I actually don't know for sure about your last loop because I don't know exactly how the Cells property of a Range works - there could be some extra hidden complexity there. But I think Cells will have the performance characteristics of an array, so O(1) for random access by index, and that would make the last loop O(n^2).
This is a good example of what Joel Spolsky called "Shlemiel the painter's algorithm":
There must be a Shlemiel the Painter's
Algorithm in there somewhere. Whenever
something seems like it should have
linear performance but it seems to
have n-squared performance, look for
hidden Shlemiels. They are often
hidden by your libraries.
(See this article from way before stackoverflow was founded: http://www.joelonsoftware.com/articles/fog0000000319.html)
More about VBA performance can be found at Doug Jenkins's webstie:
http://newtonexcelbach.wordpress.com/2010/03/07/the-speed-of-loops/
http://newtonexcelbach.wordpress.com/2010/01/15/good-practice-best-practice-or-just-practice/
(I will also second what cyberkiwi said about not looping through Ranges just to copy cell contents if this were a "real" program and not just a learning excercise.)
You are right that the first is 3 x O(n^2), but remember that O-notation does not care about constants, so in terms of complexity, it is still an O(n^2) algorithm.
The first one is not considered a nested loop, even if it is working on the same size as the loop in the second. It is just a straight iteration over an N-item range in Excel. What makes it N^2 is the fact that you are defining N as the length of a side, i.e. number of rows/columns (being square).

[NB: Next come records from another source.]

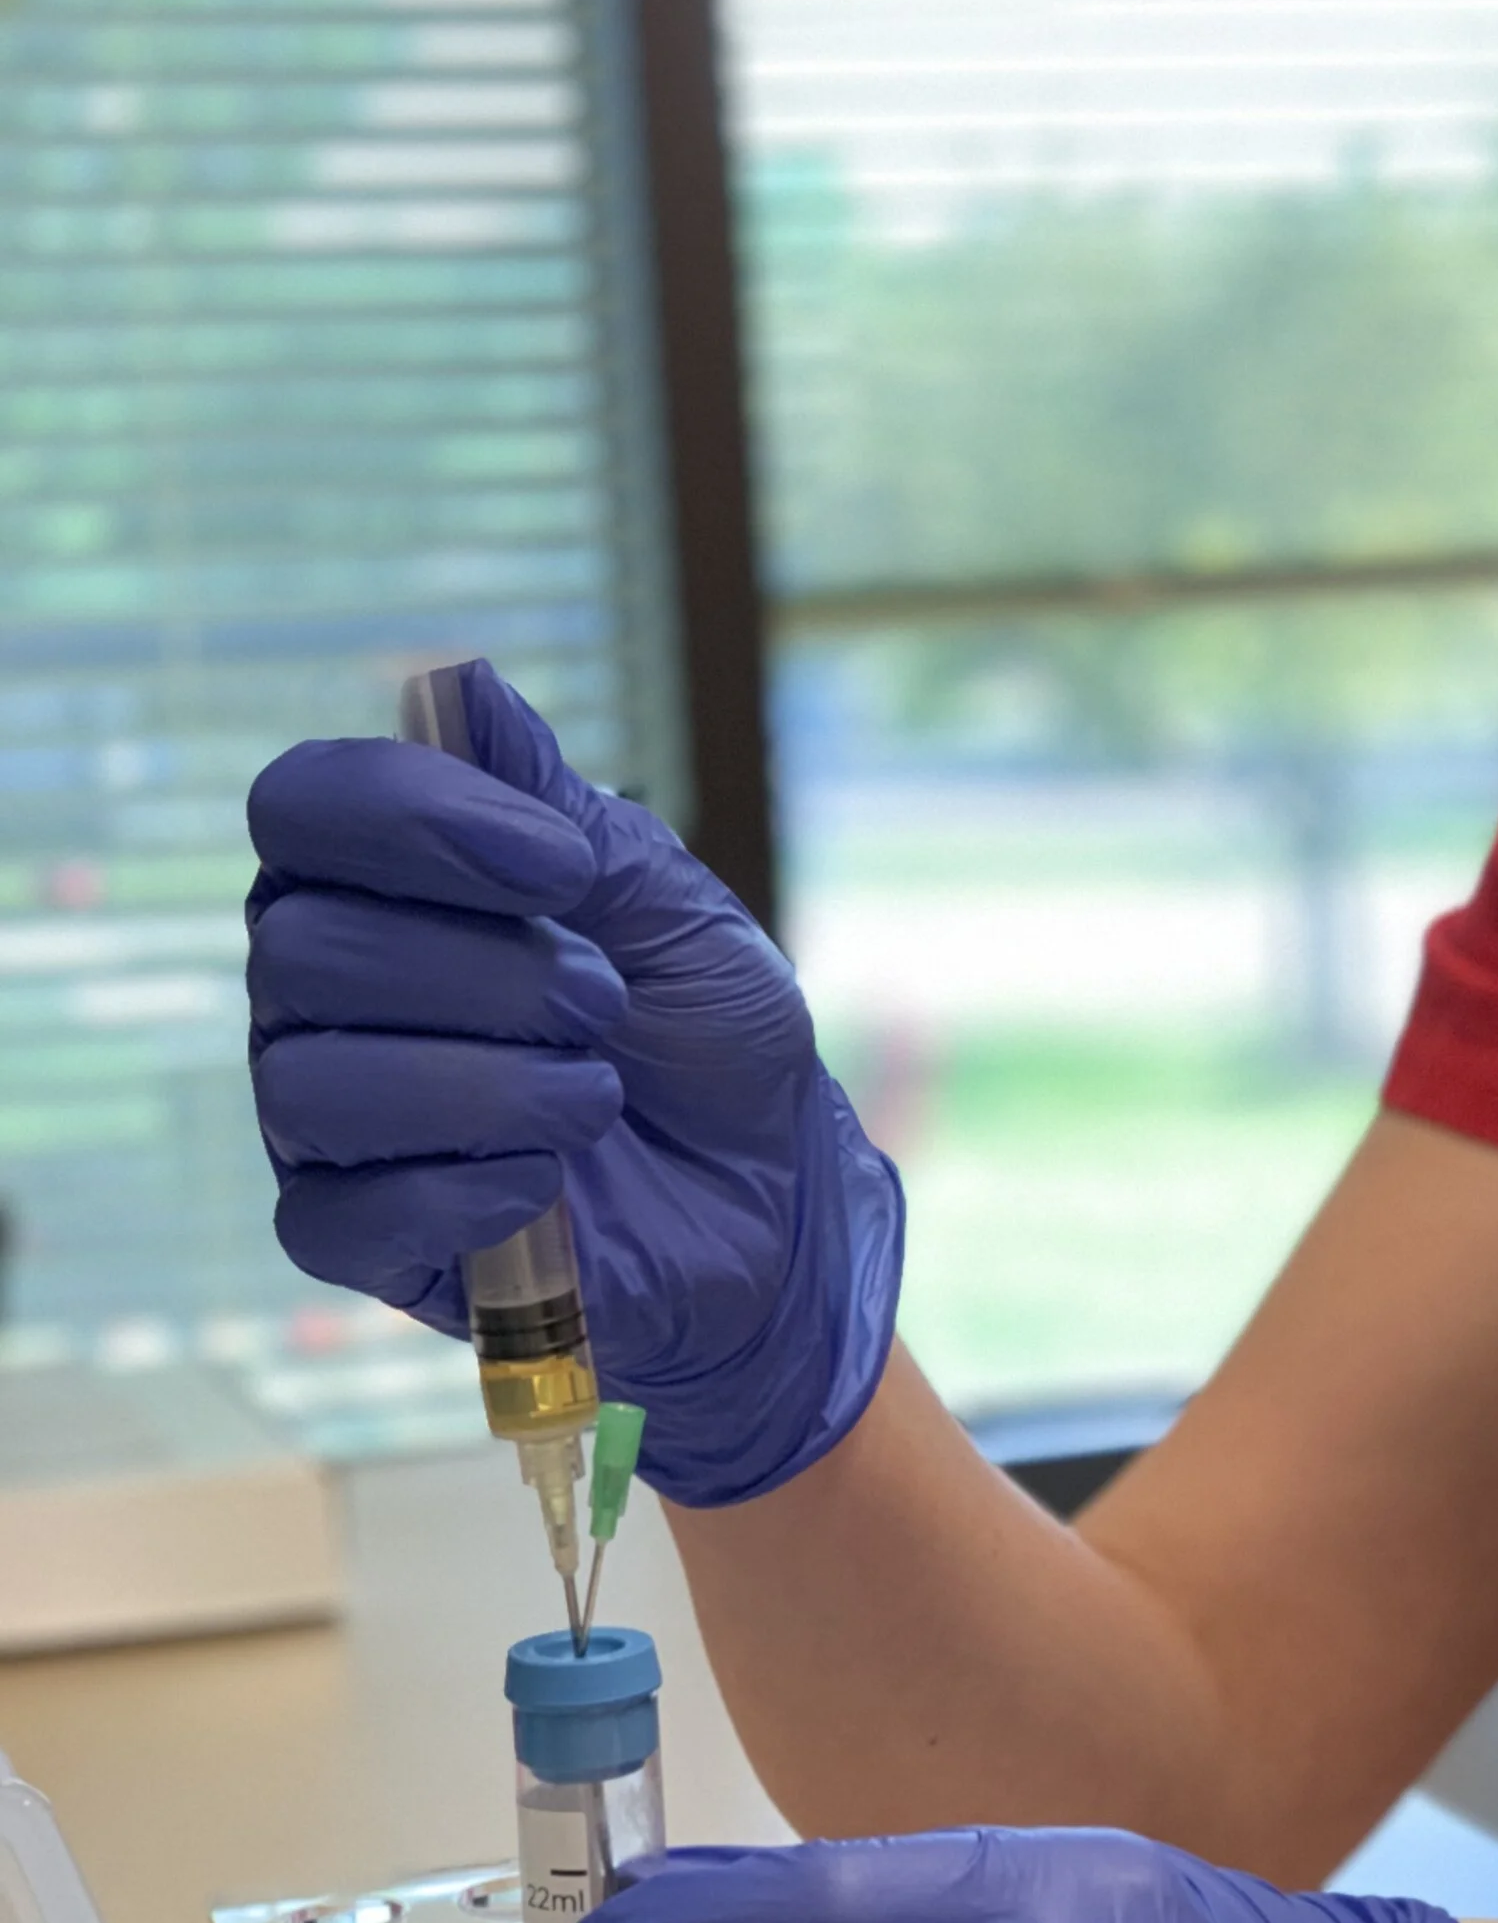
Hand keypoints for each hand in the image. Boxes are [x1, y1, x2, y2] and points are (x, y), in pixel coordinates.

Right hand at [245, 661, 901, 1506]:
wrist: (770, 1201)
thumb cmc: (710, 1039)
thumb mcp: (669, 910)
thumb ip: (562, 811)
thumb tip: (461, 683)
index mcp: (383, 883)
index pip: (303, 805)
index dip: (413, 817)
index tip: (559, 866)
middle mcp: (324, 990)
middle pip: (302, 947)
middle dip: (483, 973)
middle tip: (605, 1003)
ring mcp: (328, 1119)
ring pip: (311, 1084)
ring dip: (484, 1085)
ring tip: (597, 1096)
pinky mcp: (359, 1238)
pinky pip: (338, 1217)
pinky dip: (460, 1191)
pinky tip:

Just an Excel VBA note, you shouldn't be looping through cells nor storing addresses anyway. Neither of the approaches is optimal. But I think they serve to illustrate your question to understand O-notation.
rng1.Copy
rng2.Cells(1).PasteSpecial xlValues
Application.CutCopyMode = False
Remember not to confuse the complexity of YOUR code with the complexity of background Excel functions. Over all the amount of work done is N^2 in both cases. However, in your first example - YOUR code is actually only 3N (N for each of the three loops). The fact that a single statement in Excel can fill in multiple values does not change the complexity of your written code. A foreach loop is the same as a for loop - N complexity by itself. You only get N^2 when you nest loops.
To answer your question about which is better - generally it is preferable to use built in functions where you can. The assumption should be that internally Excel will run more efficiently than you could write yourself. However (knowing MS) - make sure you always check that assumption if performance is a priority.